With just a split second before the two of them meet, a staff member cries, ‘Careful, lads!’ But it’s too late. Both smash into one another, shoulder against shoulder, leaving the two of them on the floor after they spin around and tumble at the same time. Mourinho calls Charlton something unmentionable as he yelps in pain, clutching his shoulder. Charlton just looks at him, still not breaking his gaze, still not breaking.
21 May 2017
After a routine FA Cup final success against Arsenal, who lost to United 2-0 after injuries in the first two minutes to Jack Wilshere and Petr Cech, and open goal misses from Olivier Giroud and Danny Welbeck, and Arsenal’s player of the season, Juan Mata, Mourinho retires to the lounge to celebrate with his players and the executives.

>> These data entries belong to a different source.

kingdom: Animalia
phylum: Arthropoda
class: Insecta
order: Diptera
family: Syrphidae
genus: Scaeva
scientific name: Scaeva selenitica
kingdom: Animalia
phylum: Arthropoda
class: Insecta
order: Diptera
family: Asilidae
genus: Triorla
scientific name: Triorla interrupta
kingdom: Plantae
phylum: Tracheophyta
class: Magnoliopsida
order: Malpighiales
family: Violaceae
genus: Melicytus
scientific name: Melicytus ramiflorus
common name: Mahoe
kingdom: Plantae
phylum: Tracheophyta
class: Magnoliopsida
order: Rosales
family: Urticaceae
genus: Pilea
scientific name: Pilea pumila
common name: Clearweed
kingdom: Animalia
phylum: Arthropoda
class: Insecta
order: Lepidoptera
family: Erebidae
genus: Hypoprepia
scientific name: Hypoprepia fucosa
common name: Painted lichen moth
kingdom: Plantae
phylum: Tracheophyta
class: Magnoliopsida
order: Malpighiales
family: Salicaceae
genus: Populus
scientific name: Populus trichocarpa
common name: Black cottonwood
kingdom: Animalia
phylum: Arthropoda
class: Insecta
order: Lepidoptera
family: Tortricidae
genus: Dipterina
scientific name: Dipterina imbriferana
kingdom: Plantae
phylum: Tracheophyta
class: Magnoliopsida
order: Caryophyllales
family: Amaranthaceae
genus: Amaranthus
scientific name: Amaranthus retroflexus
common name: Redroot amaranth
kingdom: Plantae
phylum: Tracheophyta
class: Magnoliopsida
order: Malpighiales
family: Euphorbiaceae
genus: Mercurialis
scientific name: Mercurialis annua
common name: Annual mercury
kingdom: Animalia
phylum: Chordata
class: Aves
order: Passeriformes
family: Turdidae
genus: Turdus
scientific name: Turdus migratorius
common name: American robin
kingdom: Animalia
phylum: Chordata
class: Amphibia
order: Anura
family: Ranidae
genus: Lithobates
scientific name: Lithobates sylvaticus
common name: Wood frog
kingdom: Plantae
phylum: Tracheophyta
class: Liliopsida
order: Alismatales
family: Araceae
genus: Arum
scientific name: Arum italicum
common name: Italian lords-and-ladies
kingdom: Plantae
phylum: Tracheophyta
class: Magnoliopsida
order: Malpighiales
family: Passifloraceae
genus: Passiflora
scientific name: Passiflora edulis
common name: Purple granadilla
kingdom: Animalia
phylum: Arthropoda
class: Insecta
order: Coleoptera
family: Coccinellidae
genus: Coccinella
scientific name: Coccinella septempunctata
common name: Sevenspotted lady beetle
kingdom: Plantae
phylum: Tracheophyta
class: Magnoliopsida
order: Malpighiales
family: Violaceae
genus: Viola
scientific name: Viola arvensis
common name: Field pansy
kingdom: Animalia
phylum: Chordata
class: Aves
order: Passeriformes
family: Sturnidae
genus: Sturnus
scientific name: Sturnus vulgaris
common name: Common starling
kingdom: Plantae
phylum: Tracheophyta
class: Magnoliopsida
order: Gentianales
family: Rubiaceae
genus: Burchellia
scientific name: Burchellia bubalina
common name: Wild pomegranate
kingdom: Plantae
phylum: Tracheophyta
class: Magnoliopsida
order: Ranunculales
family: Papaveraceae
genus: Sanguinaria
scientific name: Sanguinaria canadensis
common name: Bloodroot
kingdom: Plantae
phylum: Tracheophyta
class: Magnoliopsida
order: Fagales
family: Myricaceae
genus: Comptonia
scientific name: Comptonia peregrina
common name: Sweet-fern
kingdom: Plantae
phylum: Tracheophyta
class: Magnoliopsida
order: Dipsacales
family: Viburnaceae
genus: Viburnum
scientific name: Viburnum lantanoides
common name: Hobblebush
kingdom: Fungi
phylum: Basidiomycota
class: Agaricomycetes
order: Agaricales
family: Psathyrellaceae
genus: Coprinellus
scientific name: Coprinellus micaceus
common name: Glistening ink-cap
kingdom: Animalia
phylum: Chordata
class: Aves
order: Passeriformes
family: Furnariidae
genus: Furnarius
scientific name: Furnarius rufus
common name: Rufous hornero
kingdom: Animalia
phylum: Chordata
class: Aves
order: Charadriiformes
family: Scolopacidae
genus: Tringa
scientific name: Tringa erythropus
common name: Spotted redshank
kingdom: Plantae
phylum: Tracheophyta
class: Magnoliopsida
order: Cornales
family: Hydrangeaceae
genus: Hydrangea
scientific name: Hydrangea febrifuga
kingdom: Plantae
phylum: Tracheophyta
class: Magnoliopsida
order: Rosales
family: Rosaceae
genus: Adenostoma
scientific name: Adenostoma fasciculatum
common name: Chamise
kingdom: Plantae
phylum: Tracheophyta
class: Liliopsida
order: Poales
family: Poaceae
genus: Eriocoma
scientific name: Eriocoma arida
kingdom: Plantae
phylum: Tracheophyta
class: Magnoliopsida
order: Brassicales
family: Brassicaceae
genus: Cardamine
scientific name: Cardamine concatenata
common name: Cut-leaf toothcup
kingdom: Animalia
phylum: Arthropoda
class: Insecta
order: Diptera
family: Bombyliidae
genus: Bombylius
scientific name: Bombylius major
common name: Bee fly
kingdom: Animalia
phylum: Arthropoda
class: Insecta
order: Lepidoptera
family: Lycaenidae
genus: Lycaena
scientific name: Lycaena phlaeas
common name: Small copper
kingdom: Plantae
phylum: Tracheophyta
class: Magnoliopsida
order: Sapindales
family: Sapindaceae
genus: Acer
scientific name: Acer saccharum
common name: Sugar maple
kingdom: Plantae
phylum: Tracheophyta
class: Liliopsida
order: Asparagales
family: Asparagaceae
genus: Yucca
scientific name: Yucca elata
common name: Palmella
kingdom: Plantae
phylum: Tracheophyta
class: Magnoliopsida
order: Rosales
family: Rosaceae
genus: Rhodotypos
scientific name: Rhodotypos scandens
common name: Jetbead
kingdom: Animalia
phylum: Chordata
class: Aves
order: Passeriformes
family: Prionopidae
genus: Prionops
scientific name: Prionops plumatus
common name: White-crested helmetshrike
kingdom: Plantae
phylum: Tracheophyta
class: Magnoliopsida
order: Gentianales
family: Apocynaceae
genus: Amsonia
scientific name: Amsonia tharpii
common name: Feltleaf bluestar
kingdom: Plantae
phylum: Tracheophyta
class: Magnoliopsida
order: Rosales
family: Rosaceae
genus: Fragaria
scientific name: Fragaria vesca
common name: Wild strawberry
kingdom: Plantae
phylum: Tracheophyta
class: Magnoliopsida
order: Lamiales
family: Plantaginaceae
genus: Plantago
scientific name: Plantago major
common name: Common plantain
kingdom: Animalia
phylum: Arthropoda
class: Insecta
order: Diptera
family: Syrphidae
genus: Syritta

It’s a successful first season for Mourinho, with a Premier League title, and the club’s first FA Cup in years, but he spots Charlton at the other end of the room. He thinks he catches him mouthing ‘disgrace to the club,’ to Alex Ferguson and club guest of the day, Ryan Giggs, who now manages Valencia.
Mourinho puts down
his glass of champagne. He leaves the room for a minute. Calmly, he
returns to the room, walking behind Charlton. Just as Giggs and Ferguson
motion to Charlton to stop talking lest Mourinho hear him, Mourinho
sticks out a finger, and pulls Charlton’s head back by sticking his
finger in his eye and yanking back. Charlton yelps. Giggs starts texting
a broadsheet journalist with the details. Ferguson looks in vain for
Paul Scholes to try and intervene, but by that time, it’s already done.
Mourinho has his winner’s medals, and saunters out of the stadium.